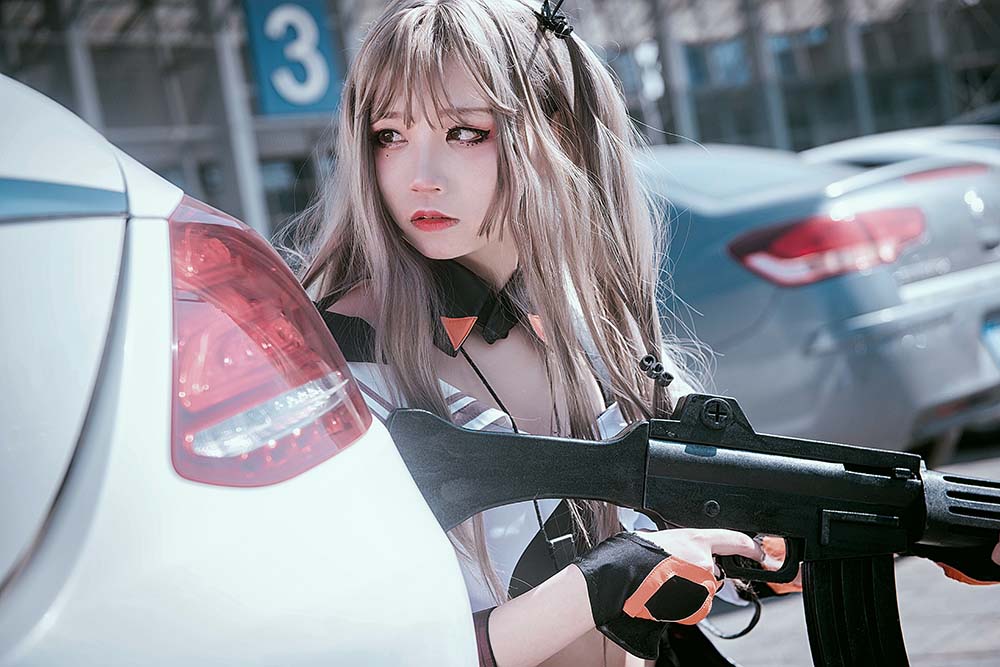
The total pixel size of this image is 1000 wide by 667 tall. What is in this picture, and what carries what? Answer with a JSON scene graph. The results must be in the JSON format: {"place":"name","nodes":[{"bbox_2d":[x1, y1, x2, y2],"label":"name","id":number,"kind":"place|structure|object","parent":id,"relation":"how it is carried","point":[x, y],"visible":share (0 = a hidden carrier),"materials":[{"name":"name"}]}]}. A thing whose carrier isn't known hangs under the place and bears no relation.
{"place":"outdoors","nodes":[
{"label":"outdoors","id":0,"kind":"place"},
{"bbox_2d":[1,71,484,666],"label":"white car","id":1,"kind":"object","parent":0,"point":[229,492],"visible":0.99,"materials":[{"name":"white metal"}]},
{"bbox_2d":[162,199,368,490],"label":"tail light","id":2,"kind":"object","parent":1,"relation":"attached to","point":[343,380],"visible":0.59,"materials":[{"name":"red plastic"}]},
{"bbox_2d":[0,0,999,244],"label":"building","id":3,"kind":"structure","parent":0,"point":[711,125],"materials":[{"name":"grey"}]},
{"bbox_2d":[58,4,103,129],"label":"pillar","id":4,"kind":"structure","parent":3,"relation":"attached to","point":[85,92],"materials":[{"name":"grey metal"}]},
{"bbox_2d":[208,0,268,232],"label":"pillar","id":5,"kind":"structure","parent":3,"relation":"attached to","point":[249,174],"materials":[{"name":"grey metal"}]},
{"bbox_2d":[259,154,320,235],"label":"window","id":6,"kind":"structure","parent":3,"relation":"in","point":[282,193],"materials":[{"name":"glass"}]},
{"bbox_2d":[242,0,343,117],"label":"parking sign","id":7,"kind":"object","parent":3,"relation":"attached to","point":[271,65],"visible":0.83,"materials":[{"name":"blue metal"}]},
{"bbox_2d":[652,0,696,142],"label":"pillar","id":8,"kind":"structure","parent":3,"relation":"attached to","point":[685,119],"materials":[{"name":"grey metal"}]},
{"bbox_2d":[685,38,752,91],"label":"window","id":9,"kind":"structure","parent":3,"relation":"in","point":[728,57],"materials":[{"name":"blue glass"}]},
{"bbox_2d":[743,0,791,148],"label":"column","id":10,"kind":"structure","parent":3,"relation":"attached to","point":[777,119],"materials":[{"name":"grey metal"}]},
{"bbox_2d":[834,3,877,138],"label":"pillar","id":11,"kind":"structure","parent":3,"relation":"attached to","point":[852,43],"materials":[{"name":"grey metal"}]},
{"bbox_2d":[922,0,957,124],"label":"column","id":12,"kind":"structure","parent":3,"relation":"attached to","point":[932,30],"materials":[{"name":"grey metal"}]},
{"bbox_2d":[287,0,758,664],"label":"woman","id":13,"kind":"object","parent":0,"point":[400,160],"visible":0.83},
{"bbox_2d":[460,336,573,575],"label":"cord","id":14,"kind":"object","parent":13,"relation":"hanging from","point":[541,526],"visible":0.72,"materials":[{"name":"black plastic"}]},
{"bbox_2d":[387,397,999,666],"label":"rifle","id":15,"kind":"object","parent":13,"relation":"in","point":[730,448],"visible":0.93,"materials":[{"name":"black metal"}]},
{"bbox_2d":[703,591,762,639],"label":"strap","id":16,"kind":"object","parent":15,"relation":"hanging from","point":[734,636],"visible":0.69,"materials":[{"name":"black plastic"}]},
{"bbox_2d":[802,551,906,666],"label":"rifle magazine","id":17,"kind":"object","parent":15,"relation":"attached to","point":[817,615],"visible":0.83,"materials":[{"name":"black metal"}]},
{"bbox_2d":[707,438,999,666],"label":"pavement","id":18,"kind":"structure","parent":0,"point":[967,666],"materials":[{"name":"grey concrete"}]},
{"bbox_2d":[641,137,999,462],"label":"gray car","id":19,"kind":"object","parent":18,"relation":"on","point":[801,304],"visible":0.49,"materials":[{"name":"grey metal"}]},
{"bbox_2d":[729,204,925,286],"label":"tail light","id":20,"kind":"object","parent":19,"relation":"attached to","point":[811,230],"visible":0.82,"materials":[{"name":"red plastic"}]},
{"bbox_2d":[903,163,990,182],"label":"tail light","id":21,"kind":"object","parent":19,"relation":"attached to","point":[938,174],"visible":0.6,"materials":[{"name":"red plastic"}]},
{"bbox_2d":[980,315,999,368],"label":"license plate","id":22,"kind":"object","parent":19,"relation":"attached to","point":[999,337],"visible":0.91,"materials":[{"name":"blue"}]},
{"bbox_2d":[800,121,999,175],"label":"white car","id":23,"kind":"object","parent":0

--------------------------------

> **Task brief**
Would you please retype the material above exactly and leave out each picture?

> **Answer area**
The total pixel size of this image is 1000 wide by 667 tall. What is in this picture, and what carries what? Answer with a JSON scene graph. The results must be in the JSON format: {"place":"name","nodes":[{"bbox_2d":[x1, y1, x2, y2],"label":"name","id":number,"kind":"place|structure|object","parent":id,"relation":"how it is carried","point":[x, y],"visible":share (0 = a hidden carrier),"materials":[{"name":"name"}]}]}. A thing whose carrier isn't known hangs under the place and bears no relation.
{"place":"outdoors","nodes":[
{"label":"outdoors","id":0,"kind":"place"},
{"bbox_2d":[1,71,484,666],"label":"white car","id":1,"kind":"object","parent":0,"point":[229,492],"visible":0.99,"materials":[{"name":"white metal"}]},
{"bbox_2d":[162,199,368,490],"label":"tail light","id":2,"kind":"object","parent":1,"relation":"attached to","point":[343,380],"visible":0.59,"materials":[{"name":"red plastic"}]},
{"bbox_2d":[0,0,999,244],"label":"building","id":3,"kind":"structure","parent":0,"point":[711,125],"materials":[{"name":"grey"}]},
{"bbox_2d":[58,4,103,129],"label":"pillar","id":4,"kind":"structure","parent":3,"relation":"attached to","point":[85,92],"materials":[{"name":"grey metal"}]},
{"bbox_2d":[208,0,268,232],"label":"pillar","id":5,"kind":"structure","parent":3,"relation":"attached to","point":[249,174],"materials":[{"name":"grey metal"}]},
{"bbox_2d":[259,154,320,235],"label":"window","id":6,"kind":"structure","parent":3,"relation":"in","point":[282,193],"materials":[{"name":"glass"}]},
{"bbox_2d":[242,0,343,117],"label":"parking sign","id":7,"kind":"object","parent":3,"relation":"attached to","point":[271,65],"visible":0.83,"materials":[{"name":"blue metal"}]},
{"bbox_2d":[652,0,696,142],"label":"pillar","id":8,"kind":"structure","parent":3,"relation":"attached to","point":[685,119],"materials":[{"name":"grey metal"}]},
{"bbox_2d":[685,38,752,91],"label":"window","id":9,"kind":"structure","parent":3,"relation":"in","point":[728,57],"materials":[{"name":"blue glass"}]},
{"bbox_2d":[743,0,791,148],"label":"column","id":10,"kind":"structure","parent":3,"relation":"attached to","point":[777,119],"materials":[{"name":"grey metal"}]},
{"bbox_2d":[834,3,877,138],"label":"pillar","id":11,"kind":"structure","parent":3,"relation":"attached to","point":[852,43],"materials":[{"name":"grey metal"}]},
{"bbox_2d":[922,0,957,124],"label":"column","id":12,"kind":"structure","parent":3,"relation":"attached to","point":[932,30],"materials":[{"name":"grey metal"}]},
{"bbox_2d":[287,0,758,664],"label":"woman","id":13,"kind":"object","parent":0,"point":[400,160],"visible":0.83},
{"bbox_2d":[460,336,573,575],"label":"cord","id":14,"kind":"object","parent":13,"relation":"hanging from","point":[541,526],"visible":0.72,"materials":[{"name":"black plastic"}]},
{"bbox_2d":[387,397,999,666],"label":"rifle","id":15,"kind":"object","parent":13,"relation":"in","point":[730,448],"visible":0.93,"materials":[{"name":"black metal"}]},
{"bbox_2d":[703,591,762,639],"label":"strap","id":16,"kind":"object","parent":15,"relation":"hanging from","point":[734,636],"visible":0.69,"materials":[{"name":"black plastic"}]},
{"bbox_2d":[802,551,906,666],"label":"rifle magazine","id":17,"kind":"object","parent":15,"relation":"attached to","point":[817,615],"visible":0.83,"materials":[{"name":"black metal"}]},
{"bbox_2d":[707,438,999,666],"label":"pavement","id":18,"kind":"structure","parent":0,"point":[967,666],"materials":[{"name":"grey concrete"}]},
{"bbox_2d":[641,137,999,462],"label":"gray car","id":19,"kind":"object","parent":18,"relation":"on","point":[801,304],"visible":0.49,"materials":[{"name":"grey metal"}]},
{"bbox_2d":[729,204,925,286],"label":"tail light","id":20,"kind":"object","parent":19,"relation":"attached to","point":[811,230],"visible":0.82,"materials":[{"name":"red plastic"}]},
{"bbox_2d":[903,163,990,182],"label":"tail light","id":21,"kind":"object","parent":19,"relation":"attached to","point":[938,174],"visible":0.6,"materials":[{"name":"red plastic"}]},
{"bbox_2d":[980,315,999,368],"label":"license plate","id":22,"kind":"object","parent":19,"relation":"attached to","point":[999,337],"visible":0.91,"materials":[{"name":"blue"}]},
{"bbox_2d":[800,121,999,175],"label":"white car","id":23,"kind":"object","parent":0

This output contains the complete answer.